Malignant rhabdoid tumors (MRTs) are among the most aggressive and lethal tumors in pediatric oncology, yet little is known about their underlying biology, prohibiting successful treatment outcomes. Aside from a commonly observed alteration in the SMARC1B tumor suppressor, these tumors are characterized by a remarkably high degree of genomic stability, suggesting that posttranslational modification, alternative splicing, or interactions with other tumor suppressors and growth factors may be involved. Attempts at modeling MRTs have proven difficult due to embryonic lethality of SMARC1B loss. One novel candidate for exploring MRT biology may lie within the neurotrophin family.

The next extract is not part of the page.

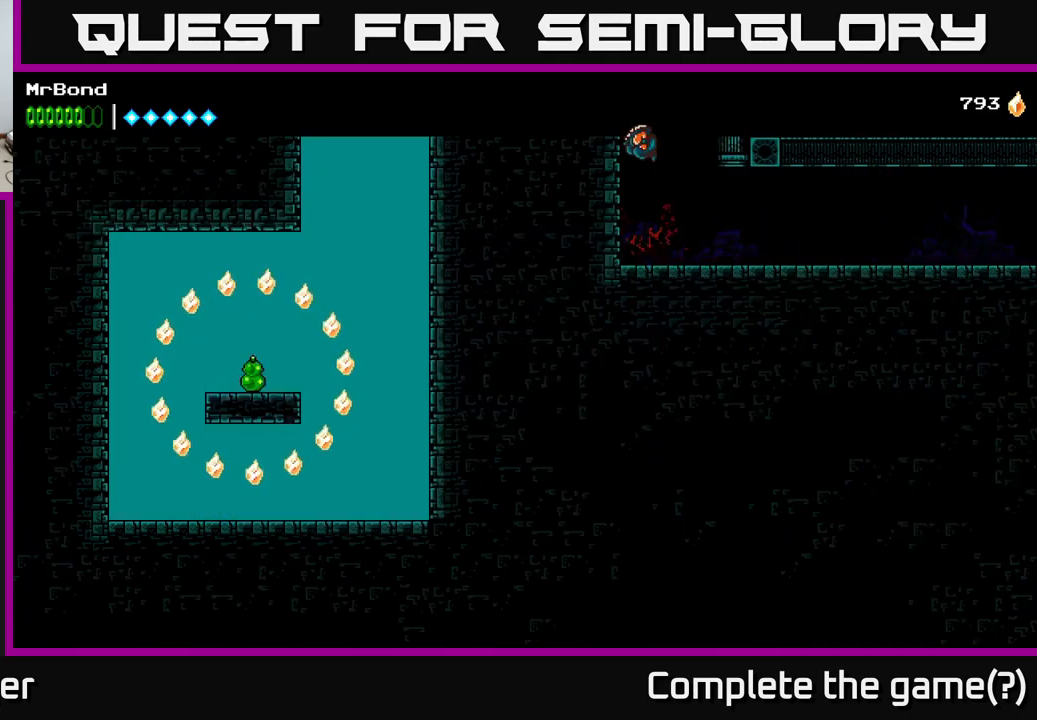
{"buttons": ["DPAD_LEFT"], "right_stick": "center", "events": [[150, "A", "up"]]}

Utilizing a unique approach employing the RCAS/TVA system - which allows for somatic transfer of genes into specific cell types - we have found that neurotrophin signaling influences the normative neurodevelopmental trajectory in wild-type mice when altered in nestin-positive cells. In the context of tumor suppressor loss (Ink4a/ARF deletion, PTEN loss), perturbations in neurotrophin signaling generate tumors that recapitulate the rhabdoid phenotype of a specific type of MRT found in the central nervous system, known as atypical teratoid rhabdoid tumor (AT/RT). In vivo analysis of downstream effectors such PI3K/Akt pathway targets, RhoA signaling, and transcription factors, further elucidate mechanistic links between neurotrophin signaling and AT/RT biology, while in vitro experiments quantify basic cellular functions implicated in tumorigenesis such as migration, proliferation, and apoptosis. Together these data uncover a novel role for neurotrophin signaling in AT/RT biology and may offer insight into therapeutic responses for treatments such as radiation and chemotherapy.